Sloping the structure to achieve good drainage is essential to quickly remove rain and salt laden water from the structure. The drainage pattern selected should repeat for all floors to allow for repetition in manufacturing the precast elements. Locate isolation (expansion) joints at high points to minimize possible leakage. Slope the floors away from columns, walls and spandrels where standing water and leakage could cause corrosion.
High strength factory produced precast reinforced and pretensioned concrete components have been found to be highly resistant to attack by chloride ions. Where cast-in-place composite topping is used over precast floor members, wire mesh reinforcement should be incorporated in the topping. Good results have been achieved by providing a high strength concrete topping having a water cement ratio of 0.40 or less. Concrete containing 6% entrained air and five days of curing under wet burlap will produce the best results.

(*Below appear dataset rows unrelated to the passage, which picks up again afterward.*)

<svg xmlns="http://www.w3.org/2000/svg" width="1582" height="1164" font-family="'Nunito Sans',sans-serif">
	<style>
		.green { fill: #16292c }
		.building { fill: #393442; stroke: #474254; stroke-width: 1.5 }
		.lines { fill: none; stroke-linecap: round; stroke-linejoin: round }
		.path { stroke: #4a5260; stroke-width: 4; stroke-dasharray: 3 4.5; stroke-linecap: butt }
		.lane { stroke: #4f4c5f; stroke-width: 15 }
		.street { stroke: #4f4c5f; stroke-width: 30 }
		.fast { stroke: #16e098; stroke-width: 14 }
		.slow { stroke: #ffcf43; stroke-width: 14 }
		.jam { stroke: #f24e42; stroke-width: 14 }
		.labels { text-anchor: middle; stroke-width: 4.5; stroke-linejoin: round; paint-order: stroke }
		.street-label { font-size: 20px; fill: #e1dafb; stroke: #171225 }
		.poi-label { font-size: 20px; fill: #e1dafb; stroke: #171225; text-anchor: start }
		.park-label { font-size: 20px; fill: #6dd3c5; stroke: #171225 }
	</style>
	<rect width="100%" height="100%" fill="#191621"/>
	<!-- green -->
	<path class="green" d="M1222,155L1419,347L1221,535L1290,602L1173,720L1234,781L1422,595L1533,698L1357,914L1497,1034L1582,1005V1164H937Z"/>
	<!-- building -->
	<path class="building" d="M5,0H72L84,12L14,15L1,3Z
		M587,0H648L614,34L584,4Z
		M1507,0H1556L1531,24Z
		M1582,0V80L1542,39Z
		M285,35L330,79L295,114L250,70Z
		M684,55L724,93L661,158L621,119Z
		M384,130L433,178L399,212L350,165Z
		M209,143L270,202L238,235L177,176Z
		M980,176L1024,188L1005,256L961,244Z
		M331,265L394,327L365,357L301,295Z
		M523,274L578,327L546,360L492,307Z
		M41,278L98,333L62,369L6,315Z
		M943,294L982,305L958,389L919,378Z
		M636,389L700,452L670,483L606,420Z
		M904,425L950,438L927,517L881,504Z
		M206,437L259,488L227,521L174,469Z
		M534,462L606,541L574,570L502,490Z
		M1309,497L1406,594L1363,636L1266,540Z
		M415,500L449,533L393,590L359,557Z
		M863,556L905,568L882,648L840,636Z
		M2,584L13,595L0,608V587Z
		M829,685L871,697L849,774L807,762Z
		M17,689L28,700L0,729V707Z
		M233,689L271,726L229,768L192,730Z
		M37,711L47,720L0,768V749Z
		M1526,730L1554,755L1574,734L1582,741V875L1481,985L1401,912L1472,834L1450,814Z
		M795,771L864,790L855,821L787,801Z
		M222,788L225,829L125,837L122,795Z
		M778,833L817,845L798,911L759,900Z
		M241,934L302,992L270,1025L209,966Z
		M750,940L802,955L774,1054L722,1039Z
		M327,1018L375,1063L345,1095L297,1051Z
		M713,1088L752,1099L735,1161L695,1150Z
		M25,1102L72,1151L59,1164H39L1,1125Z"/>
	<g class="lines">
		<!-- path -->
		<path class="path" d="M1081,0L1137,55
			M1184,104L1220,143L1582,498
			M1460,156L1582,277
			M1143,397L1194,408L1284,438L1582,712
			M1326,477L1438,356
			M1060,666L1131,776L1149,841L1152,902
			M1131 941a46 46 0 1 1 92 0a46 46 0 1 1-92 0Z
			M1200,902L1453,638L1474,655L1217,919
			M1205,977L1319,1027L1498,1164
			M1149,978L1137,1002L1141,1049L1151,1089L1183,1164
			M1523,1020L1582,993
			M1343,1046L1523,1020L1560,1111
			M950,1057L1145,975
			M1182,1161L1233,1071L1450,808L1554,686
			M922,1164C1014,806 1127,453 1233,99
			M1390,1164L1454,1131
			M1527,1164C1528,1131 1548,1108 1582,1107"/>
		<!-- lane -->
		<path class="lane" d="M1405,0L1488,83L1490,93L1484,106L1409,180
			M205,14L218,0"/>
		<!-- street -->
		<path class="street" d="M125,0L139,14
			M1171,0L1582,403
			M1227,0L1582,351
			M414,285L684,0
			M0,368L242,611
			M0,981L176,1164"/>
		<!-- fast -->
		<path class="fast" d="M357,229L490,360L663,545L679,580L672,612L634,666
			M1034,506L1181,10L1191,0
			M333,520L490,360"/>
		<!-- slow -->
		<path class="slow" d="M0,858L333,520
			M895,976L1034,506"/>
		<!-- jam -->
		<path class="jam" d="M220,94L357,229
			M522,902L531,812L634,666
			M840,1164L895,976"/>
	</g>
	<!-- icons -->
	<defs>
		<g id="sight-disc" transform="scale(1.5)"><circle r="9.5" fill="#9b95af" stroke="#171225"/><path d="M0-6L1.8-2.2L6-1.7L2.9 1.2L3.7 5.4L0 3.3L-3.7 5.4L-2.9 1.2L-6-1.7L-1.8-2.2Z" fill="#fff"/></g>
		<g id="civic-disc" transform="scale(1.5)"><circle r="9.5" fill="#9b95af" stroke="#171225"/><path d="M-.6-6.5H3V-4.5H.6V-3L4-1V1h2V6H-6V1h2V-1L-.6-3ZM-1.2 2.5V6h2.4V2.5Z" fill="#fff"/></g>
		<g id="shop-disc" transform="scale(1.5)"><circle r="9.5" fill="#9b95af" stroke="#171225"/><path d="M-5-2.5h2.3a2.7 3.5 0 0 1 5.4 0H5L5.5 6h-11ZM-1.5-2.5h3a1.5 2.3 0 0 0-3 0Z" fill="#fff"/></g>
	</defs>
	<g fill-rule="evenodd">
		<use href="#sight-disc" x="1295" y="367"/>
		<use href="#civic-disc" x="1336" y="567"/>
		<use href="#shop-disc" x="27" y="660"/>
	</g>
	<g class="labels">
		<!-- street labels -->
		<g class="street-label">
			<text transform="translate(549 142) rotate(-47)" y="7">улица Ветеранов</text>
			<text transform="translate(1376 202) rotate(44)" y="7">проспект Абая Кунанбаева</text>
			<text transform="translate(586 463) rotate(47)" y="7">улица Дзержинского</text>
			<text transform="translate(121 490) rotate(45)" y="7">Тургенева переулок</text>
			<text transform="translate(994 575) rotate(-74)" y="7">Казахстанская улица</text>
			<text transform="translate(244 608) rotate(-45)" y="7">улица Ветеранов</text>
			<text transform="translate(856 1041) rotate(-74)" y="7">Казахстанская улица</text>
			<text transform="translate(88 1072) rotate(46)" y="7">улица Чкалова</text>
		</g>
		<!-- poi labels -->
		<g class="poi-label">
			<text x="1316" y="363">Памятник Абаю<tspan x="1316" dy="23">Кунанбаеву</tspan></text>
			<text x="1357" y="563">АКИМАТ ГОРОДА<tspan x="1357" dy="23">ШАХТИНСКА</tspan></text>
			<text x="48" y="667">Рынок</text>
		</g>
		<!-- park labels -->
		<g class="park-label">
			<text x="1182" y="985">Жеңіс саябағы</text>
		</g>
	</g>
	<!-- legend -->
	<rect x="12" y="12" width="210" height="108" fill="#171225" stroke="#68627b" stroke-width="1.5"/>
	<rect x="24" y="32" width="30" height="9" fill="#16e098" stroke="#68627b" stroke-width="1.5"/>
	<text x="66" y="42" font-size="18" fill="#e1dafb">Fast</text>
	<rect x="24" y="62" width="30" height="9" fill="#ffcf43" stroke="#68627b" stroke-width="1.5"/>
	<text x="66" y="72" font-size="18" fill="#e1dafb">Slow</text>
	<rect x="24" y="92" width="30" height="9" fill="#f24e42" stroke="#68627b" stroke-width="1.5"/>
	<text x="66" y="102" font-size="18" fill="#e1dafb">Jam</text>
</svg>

Pretopped double tees are a recommended alternative to field-placed concrete toppings. An advantage of this system is that it produces an excellent 35 to 55 MPa plant produced wearing surface - instead of a lower strength field placed concrete topping. The top surface is typically broom-finished to provide improved driving traction. Special considerations are critical for adjacent camber differential, joint treatments, erection stability and drainage with this system.
CSA Standard S413 specifies requirements for low-permeability concrete, acceptable protection systems and concrete cover for reinforcement and prestressing tendons.
A series of control joints should be tooled into the topping above all joints in the precast members below. A V-shaped trowel will produce a 25 mm deep by 12 mm wide joint. Later these joints are prepared by grinding with a V-shaped abrasive wheel and filled with a polyurethane sealant.
Except for column base plates, all connections and exposed hardware often use hot dipped galvanized or stainless steel. Where connections are subsequently welded, the welds should be minimal and located where they can be easily maintained.
The application of a penetrating sealant to the concrete surfaces is usually a good investment to help inhibit water and chloride ion penetration. Studies have shown that precast prestressed parking garages have performed well over the years. A regular maintenance program is a good investment to keep a parking structure long lasting and trouble-free.